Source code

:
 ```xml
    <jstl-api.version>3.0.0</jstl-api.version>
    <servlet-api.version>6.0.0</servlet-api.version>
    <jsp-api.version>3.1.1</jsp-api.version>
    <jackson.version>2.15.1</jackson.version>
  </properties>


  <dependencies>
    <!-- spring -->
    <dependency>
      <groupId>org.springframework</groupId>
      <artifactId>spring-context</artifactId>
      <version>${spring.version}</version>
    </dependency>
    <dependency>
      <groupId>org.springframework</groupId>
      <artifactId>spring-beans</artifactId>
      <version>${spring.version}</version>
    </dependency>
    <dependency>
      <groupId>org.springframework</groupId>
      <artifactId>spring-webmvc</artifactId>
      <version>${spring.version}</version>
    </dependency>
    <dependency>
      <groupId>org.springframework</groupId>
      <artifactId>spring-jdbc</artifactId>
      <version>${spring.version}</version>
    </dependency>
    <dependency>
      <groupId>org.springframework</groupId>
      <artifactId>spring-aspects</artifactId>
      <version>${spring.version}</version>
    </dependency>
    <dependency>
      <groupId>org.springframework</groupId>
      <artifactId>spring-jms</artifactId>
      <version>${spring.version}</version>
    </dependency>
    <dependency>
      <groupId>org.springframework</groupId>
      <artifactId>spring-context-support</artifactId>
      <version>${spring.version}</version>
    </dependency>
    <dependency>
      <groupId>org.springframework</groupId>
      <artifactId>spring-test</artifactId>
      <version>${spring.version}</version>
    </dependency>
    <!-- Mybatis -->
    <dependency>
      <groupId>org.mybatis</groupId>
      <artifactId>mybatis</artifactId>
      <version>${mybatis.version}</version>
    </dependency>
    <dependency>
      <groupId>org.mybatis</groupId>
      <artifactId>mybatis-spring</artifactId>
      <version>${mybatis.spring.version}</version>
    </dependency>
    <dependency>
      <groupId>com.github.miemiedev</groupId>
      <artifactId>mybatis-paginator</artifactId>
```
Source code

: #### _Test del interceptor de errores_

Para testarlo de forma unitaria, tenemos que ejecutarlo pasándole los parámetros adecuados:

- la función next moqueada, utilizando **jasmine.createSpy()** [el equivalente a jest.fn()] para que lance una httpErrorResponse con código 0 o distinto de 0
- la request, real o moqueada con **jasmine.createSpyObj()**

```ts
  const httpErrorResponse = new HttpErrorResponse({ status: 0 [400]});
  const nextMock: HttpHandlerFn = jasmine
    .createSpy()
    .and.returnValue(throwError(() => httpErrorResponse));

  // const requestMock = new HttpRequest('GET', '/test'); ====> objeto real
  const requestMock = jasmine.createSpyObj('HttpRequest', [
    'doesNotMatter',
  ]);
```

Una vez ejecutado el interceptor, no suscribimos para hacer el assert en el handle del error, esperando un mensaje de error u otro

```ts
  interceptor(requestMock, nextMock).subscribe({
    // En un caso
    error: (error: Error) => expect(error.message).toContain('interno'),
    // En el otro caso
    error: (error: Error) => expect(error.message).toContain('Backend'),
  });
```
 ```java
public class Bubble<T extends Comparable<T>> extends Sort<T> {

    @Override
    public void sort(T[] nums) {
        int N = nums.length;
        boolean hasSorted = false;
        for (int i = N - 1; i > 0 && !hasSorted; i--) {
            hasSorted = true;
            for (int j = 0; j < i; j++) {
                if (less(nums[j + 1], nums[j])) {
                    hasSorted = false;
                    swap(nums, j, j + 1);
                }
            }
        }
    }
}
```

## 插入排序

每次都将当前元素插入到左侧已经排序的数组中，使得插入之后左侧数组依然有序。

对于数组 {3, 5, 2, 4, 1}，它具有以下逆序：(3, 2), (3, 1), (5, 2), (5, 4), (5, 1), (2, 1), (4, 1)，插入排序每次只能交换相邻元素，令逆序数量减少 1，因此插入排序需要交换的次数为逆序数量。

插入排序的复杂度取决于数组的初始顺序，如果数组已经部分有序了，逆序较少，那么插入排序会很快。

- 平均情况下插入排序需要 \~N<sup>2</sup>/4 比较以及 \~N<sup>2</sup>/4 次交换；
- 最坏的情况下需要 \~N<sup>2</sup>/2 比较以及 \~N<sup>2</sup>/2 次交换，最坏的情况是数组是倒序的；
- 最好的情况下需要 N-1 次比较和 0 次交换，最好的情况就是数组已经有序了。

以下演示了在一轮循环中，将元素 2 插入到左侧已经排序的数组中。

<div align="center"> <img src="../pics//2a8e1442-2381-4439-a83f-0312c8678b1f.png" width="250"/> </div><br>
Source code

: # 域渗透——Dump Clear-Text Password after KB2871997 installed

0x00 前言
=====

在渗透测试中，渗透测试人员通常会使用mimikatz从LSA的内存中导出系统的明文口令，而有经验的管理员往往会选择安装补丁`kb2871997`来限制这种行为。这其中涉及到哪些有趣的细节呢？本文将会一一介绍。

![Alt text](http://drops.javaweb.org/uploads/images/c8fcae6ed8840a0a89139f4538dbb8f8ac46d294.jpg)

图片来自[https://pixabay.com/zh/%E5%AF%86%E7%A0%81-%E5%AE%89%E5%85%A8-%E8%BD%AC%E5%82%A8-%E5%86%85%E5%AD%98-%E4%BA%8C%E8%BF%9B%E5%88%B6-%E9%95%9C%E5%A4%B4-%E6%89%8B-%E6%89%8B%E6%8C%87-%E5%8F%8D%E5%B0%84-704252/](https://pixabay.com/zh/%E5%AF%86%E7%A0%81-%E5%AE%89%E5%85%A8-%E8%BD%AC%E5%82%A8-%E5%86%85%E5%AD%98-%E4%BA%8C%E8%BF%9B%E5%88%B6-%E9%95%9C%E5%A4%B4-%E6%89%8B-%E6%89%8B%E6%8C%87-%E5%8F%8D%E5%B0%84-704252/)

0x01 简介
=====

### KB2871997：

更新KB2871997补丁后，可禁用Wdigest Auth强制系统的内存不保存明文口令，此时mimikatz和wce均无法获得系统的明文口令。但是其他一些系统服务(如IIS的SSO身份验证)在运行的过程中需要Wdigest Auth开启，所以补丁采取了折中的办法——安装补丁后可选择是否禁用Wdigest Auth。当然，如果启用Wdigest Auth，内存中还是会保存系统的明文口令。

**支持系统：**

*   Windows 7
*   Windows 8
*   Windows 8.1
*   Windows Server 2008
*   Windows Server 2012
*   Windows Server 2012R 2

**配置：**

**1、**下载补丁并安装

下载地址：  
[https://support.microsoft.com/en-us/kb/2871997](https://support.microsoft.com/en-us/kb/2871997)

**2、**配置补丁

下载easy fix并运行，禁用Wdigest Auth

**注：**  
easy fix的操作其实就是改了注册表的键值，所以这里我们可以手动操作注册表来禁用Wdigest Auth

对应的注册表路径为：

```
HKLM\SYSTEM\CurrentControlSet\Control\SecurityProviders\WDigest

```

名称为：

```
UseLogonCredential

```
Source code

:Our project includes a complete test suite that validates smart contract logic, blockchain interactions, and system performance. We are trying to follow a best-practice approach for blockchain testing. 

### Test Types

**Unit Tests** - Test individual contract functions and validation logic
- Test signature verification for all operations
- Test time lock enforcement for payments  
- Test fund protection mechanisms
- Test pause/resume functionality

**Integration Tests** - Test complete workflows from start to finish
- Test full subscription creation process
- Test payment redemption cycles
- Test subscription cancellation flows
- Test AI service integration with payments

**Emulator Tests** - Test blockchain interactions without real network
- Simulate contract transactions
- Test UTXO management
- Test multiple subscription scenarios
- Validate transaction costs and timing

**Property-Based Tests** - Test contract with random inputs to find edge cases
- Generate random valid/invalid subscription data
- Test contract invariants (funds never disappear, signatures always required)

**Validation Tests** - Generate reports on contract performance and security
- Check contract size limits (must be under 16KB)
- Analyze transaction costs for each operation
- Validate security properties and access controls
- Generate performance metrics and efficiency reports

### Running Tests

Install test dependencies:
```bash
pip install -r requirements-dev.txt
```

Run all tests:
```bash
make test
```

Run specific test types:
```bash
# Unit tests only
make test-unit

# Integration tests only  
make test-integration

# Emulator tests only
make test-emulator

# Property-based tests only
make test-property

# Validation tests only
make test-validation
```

Try it –
The answer must be every line from the entries above that holds the string "contract".

Completed task –
:Our project includes a complete test suite that validates smart contract logic, blockchain interactions, and system performance. We are trying to follow a best-practice approach for blockchain testing. 
**Unit Tests** - Test individual contract functions and validation logic
- Simulate contract transactions
**Property-Based Tests** - Test contract with random inputs to find edge cases
- Test contract invariants (funds never disappear, signatures always required)
**Validation Tests** - Generate reports on contract performance and security
- Check contract size limits (must be under 16KB)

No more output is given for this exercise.